En hommage à Bernadette Chirac, le président de la République et son épouse Brigitte ont invité sur le réseau X "toutes celles et ceux qui le souhaitent à se rendre dès 15h à la Maison Élysée située en face du Palais" où "un registre de condoléances sera mis à disposition".

Epouse pendant plus de 60 ans de Jacques Chirac, restée longtemps dans l’ombre du "grand", elle a accompagné son époux tout au long de son chemin vers l’Elysée (ministères, Matignon, mairie de Paris, RPR…) jusqu’à la victoire à l’élection présidentielle de 1995, au troisième essai.

Née le 18 mai 1933 à Paris, Bernadette Chodron de Courcel a grandi dans une famille de diplomates du XVIe arrondissement de la capitale. Elève de Sciences-Po Paris, c’est dans cette grande école qu’elle rencontre Jacques Chirac, qu'elle épouse en 1956.

Le couple a eu deux filles: Laurence (1958), longtemps malade et dont le décès en 2016 avait plongé Bernadette Chirac dans une très sévère dépression, et Claude (1962), gardienne du temple chiraquien, qui a pris la suite de sa mère en se faisant élire conseillère départementale de Corrèze en 2021.

Durant le premier mandat présidentiel (1995-2002) de Jacques Chirac, elle est d’abord reléguée au second plan.
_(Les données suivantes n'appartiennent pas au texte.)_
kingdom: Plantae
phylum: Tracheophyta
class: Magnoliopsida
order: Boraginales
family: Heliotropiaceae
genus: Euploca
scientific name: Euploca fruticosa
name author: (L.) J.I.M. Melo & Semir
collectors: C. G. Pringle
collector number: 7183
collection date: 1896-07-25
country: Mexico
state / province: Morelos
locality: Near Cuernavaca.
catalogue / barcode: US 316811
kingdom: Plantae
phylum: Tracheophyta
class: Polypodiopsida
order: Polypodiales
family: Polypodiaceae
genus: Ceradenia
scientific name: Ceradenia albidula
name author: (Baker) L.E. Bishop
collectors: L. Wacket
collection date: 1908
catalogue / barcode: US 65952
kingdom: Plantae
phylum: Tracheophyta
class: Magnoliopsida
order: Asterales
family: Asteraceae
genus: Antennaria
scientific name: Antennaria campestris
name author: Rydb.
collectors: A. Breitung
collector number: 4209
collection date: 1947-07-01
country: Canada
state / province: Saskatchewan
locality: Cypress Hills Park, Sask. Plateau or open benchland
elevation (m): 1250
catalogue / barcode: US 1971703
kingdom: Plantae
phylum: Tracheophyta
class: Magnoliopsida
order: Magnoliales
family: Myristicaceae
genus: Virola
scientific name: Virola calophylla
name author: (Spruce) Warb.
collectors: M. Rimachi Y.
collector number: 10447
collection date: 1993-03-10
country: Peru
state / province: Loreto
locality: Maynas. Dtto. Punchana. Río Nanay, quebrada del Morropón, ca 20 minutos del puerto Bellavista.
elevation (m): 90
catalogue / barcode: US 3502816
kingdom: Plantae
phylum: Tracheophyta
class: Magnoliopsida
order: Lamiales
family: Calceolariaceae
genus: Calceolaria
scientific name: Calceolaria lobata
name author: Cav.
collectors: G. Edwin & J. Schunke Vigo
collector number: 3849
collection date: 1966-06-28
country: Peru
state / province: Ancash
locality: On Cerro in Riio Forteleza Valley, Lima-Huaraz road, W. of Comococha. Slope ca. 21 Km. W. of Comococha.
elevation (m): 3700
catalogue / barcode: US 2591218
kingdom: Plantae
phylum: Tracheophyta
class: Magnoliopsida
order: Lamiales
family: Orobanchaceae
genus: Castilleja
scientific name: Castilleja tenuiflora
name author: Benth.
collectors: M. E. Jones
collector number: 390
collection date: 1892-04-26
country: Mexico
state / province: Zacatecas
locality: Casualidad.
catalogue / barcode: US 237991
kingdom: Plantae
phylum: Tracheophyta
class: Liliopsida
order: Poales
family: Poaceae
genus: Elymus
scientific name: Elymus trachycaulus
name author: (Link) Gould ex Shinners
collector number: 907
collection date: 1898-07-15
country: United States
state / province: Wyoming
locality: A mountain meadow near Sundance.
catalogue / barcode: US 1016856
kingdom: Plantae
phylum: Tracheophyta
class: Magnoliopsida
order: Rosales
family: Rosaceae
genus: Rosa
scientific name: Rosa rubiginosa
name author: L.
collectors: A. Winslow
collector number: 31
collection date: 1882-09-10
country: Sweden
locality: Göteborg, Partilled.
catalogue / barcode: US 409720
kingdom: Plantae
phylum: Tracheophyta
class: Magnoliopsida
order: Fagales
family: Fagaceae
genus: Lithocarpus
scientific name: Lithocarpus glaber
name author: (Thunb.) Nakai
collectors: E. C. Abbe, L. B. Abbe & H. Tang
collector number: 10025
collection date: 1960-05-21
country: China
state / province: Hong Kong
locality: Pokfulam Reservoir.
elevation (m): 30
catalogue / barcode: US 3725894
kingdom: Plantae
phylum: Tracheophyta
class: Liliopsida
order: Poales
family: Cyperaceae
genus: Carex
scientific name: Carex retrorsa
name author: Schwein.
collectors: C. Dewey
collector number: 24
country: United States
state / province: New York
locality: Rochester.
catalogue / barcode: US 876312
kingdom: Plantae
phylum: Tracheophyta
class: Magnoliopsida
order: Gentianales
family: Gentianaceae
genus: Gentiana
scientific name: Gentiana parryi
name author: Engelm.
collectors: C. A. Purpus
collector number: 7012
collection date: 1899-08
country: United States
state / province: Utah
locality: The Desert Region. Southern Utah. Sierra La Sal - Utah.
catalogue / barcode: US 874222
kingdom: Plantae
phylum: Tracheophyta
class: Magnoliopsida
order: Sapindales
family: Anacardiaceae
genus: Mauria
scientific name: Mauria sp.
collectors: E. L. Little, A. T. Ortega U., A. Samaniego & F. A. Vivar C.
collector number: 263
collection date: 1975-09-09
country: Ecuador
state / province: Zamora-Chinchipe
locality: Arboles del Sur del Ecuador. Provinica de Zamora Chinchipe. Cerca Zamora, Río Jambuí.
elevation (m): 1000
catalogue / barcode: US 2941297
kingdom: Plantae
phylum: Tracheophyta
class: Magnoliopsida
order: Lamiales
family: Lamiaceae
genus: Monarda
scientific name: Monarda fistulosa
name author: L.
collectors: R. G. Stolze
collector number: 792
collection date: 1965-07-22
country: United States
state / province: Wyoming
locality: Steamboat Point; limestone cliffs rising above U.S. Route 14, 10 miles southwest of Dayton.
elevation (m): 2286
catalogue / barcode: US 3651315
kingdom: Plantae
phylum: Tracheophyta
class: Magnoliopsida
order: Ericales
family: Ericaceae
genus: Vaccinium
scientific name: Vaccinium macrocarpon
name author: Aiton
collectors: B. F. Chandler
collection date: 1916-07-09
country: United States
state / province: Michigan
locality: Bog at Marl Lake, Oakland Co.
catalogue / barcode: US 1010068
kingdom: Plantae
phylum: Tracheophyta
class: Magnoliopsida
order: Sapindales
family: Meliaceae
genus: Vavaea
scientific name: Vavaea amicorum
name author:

Avant de jouer un rôle essentiel dans la réélection de son mari en 2002, devenue très populaire auprès des Français, notamment à la tête de l’opération Pièces jaunes en faveur des enfants hospitalisés, et la coqueluche des élus de droite, qui s’arrachent son soutien aux municipales et aux législatives.

D’allure classique et bourgeoise, réputée beaucoup plus conservatrice que son mari, dotée d’un solide sens politique, celle qui avait acquis le surnom de "Bernie" avait mis en garde Jacques Chirac en 1997 contre le désastre d’une dissolution, dont elle accablait le secrétaire général de l’Elysée d'alors Dominique de Villepin, appelé "Néron" en petit comité.

Son époux racontait aussi qu’elle avait été la seule à l’alerter sur la montée du leader du Front national Jean-Marie Le Pen lors de la présidentielle de 2002.

"Elle est la femme de ma vie, nous avons tant accompli ensemble !", disait d’elle Jacques Chirac dans ses "Mémoires".